**INSTRUCTIONS FOR THE TASK:** Below is a listing; retype exactly the line with "potted plant: none" and every line after it through the end, and only those, leaving out the pictures.

============================================================

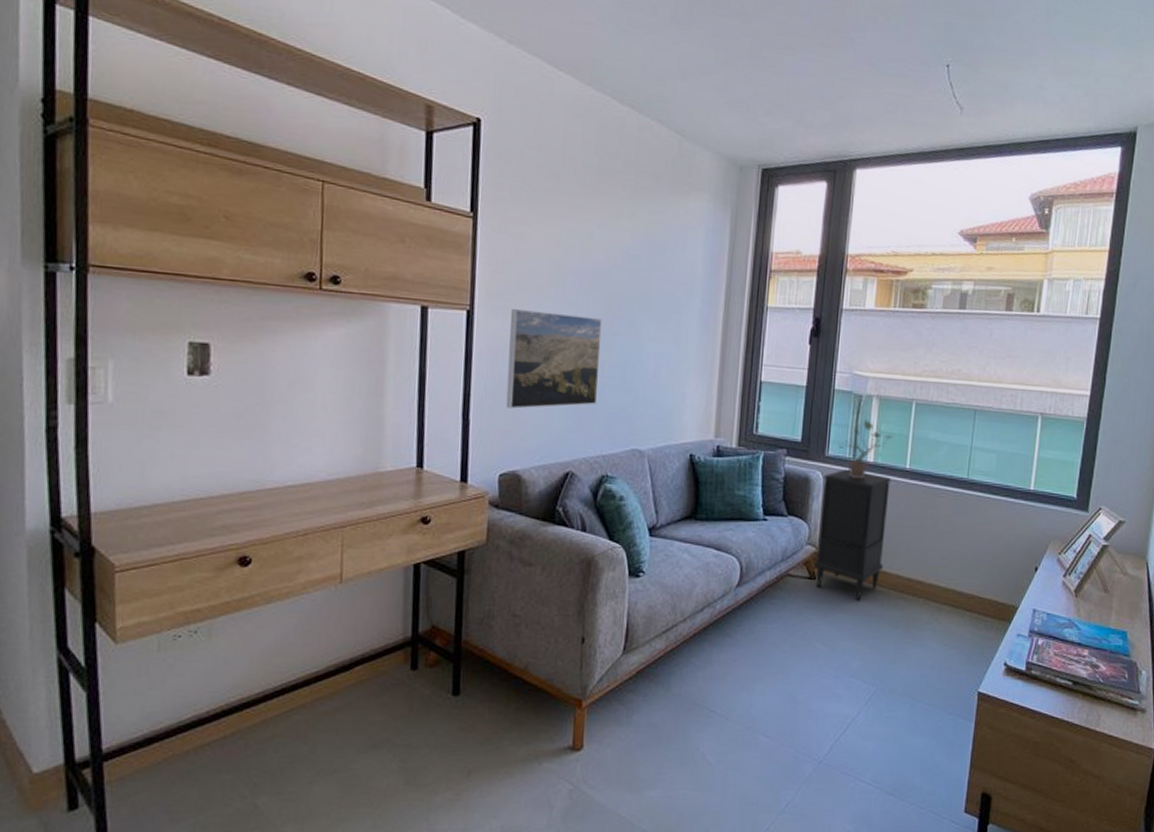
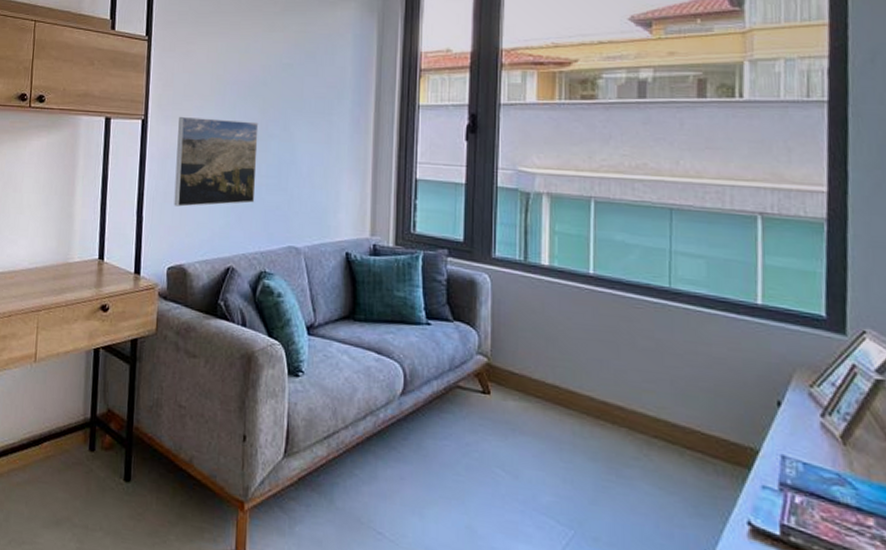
nightstand: present [814,469,892,601] -> none [487,272,573,424]
potted plant: present [839,420,894,479] -> none [507,219,571,284]

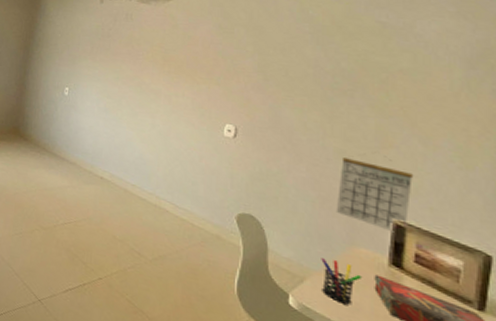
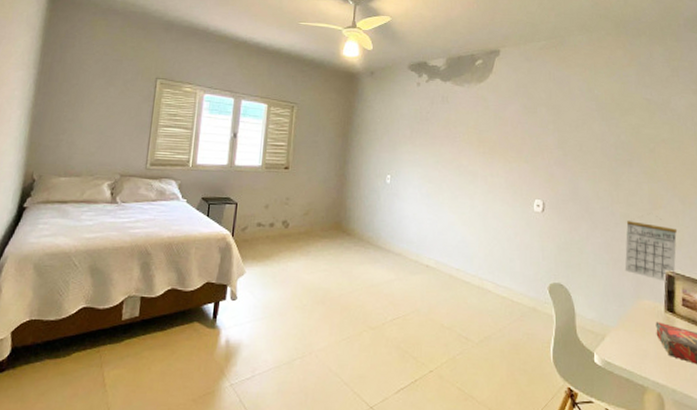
pen holder: present [321,258,361,305] -> none [616,314,647,353]

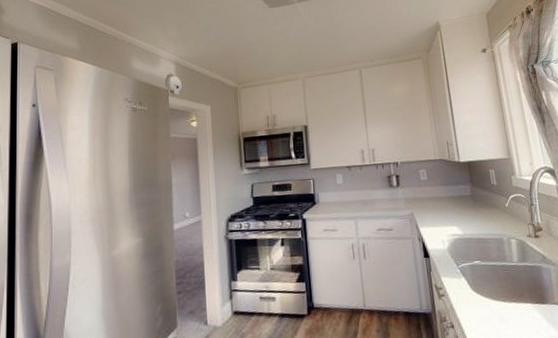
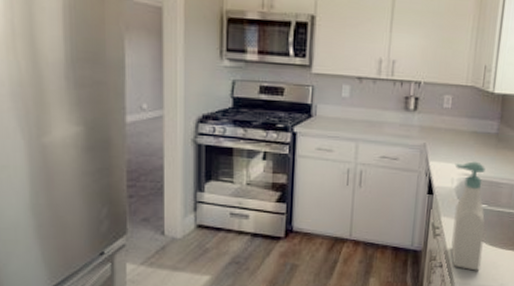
soap bottle: none [442,222,490,328] -> present [451,161,485,271]

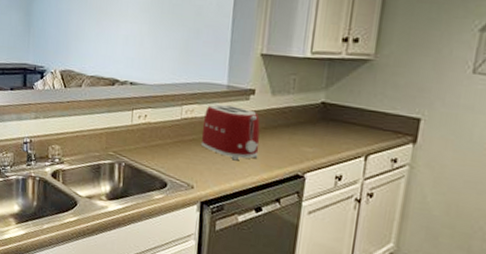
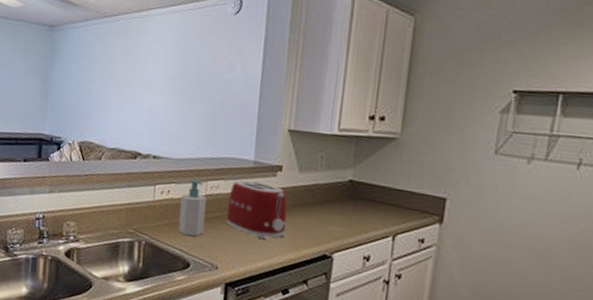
soap bottle: none [155,105,182,158] -> present [178,180,207,237]

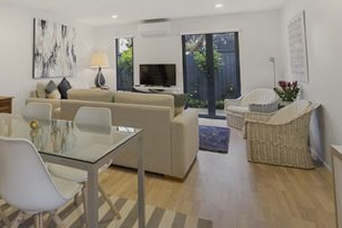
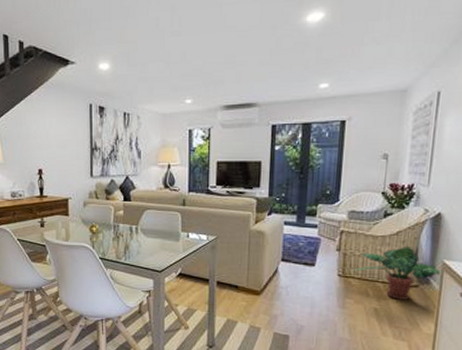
potted plant: none [260,133,332,182] -> present [354,245,443,300]

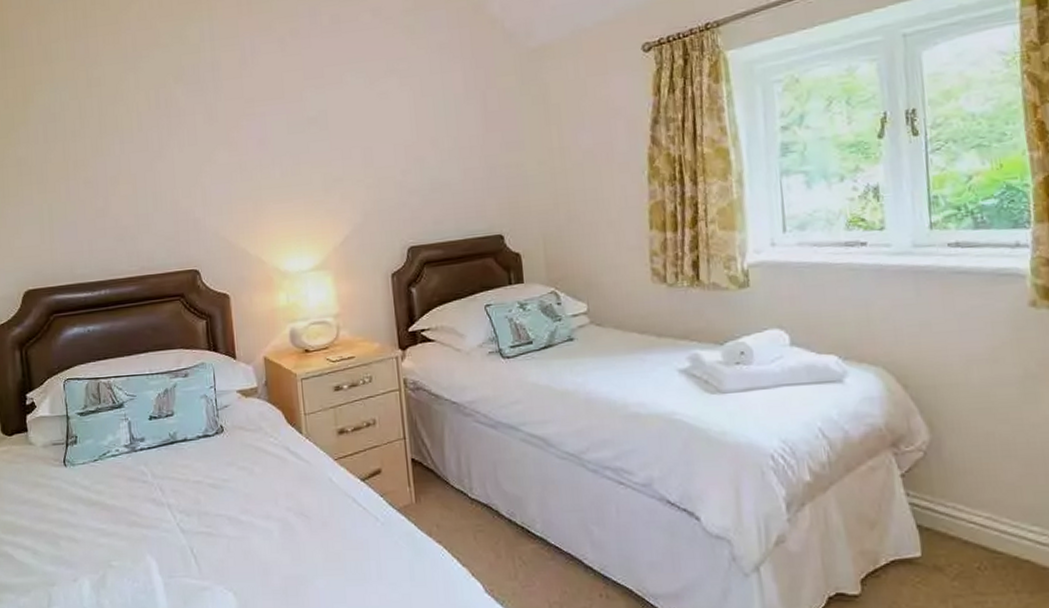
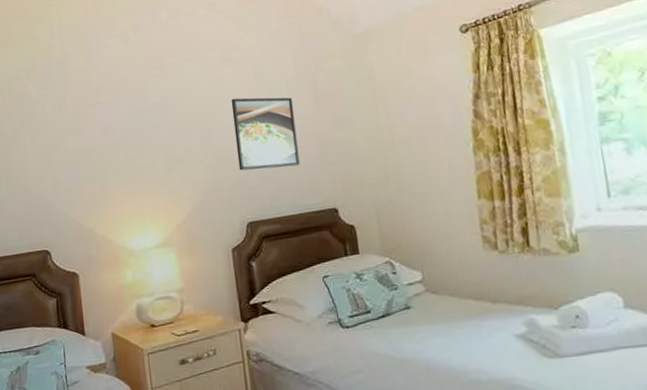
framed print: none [395,113,466,192] -> present [231,97,300,171]

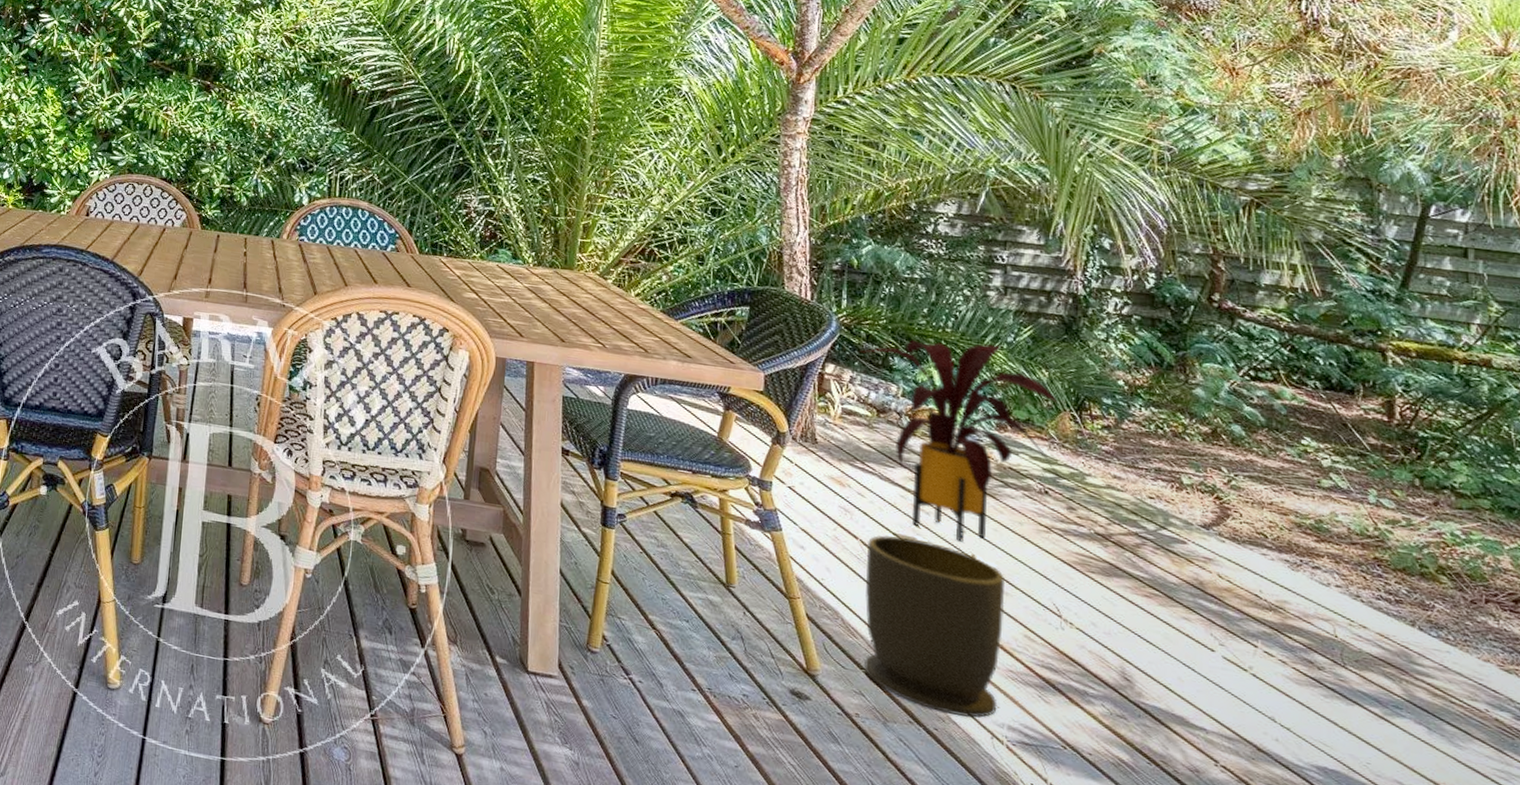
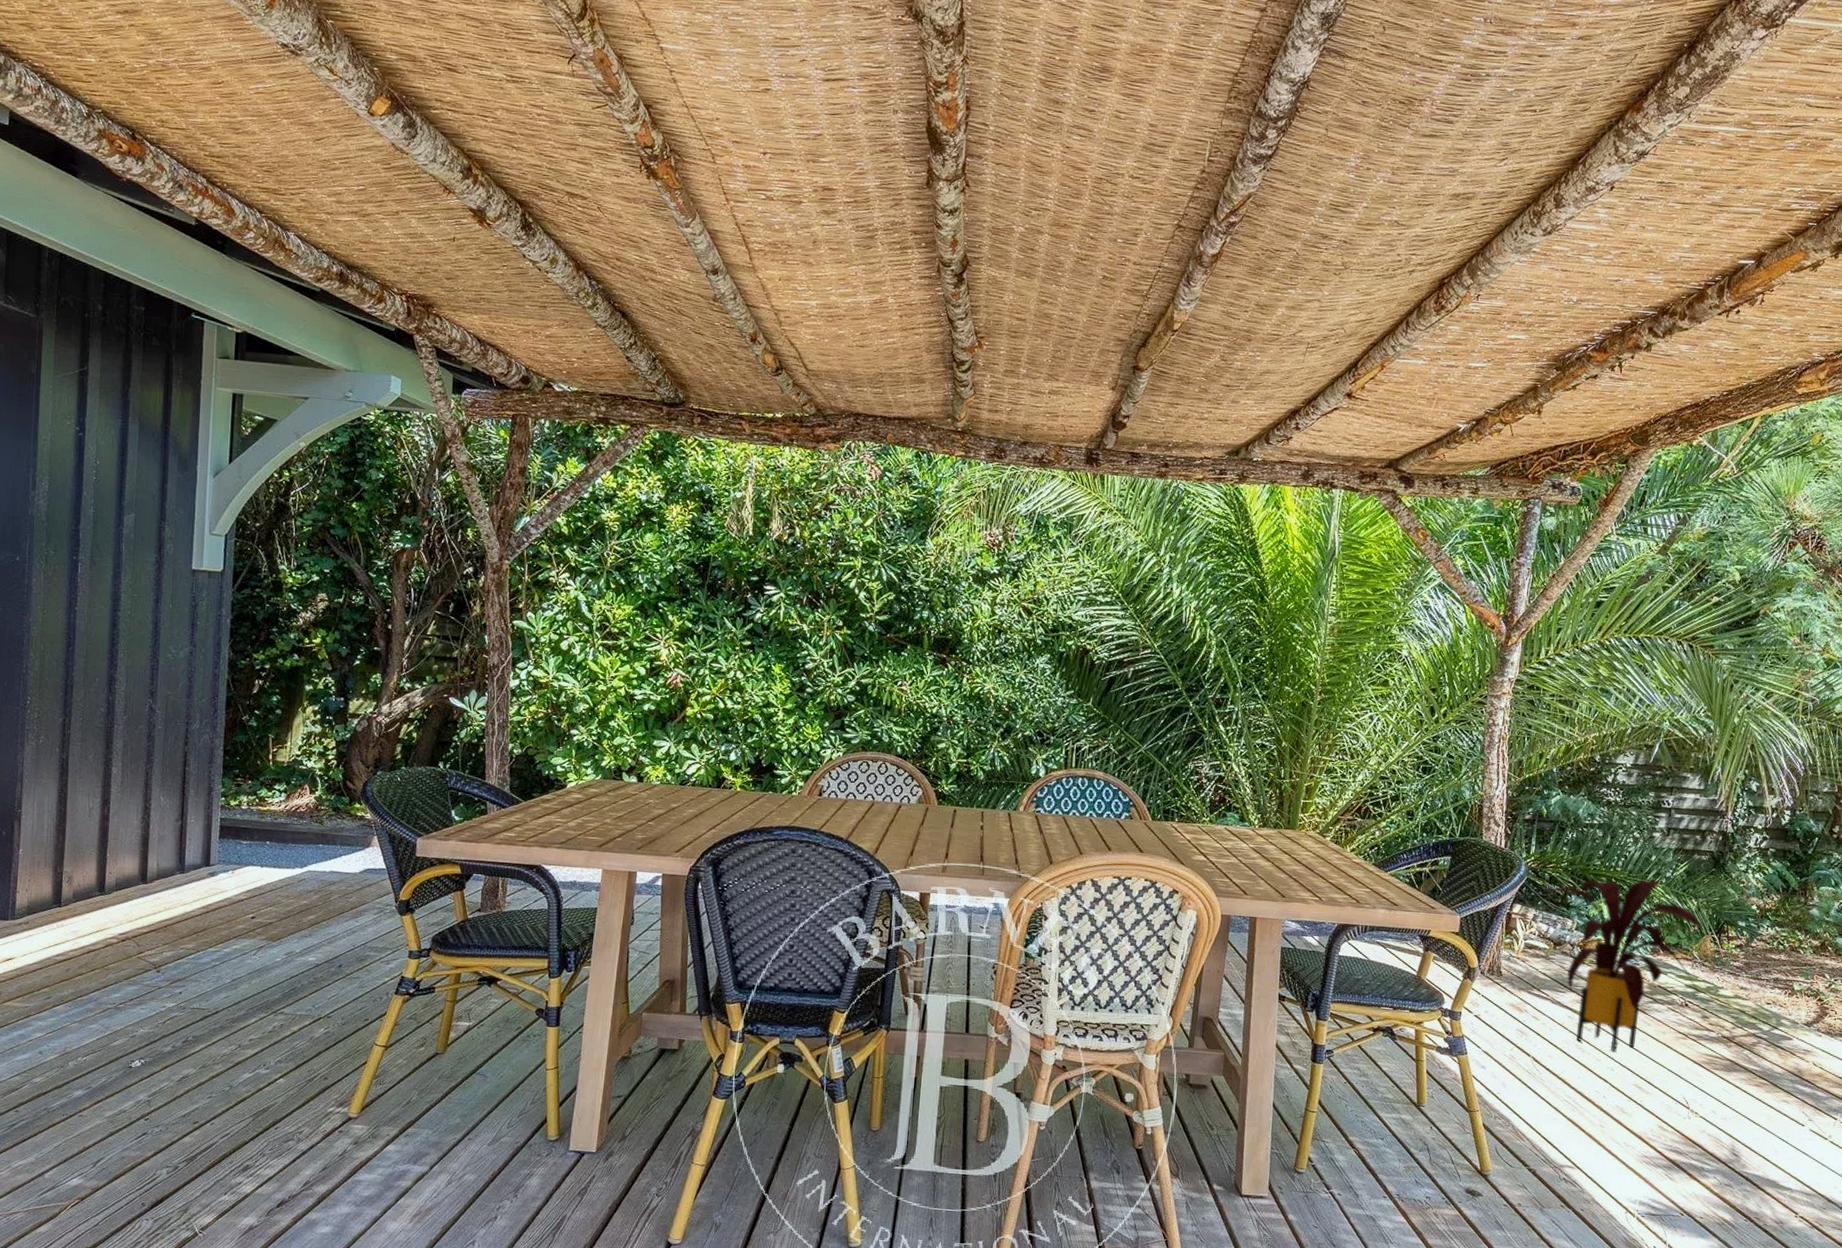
planter pot: present [864,534,1005,718] -> none [1528,1050,1647,1198]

============================================================

**THE COMPLETED TASK:**
potted plant: none [260,133,332,182] -> present [354,245,443,300]

framed print: none [395,113,466,192] -> present [231,97,300,171]

planter pot: present [864,534,1005,718] -> none [1528,1050,1647,1198]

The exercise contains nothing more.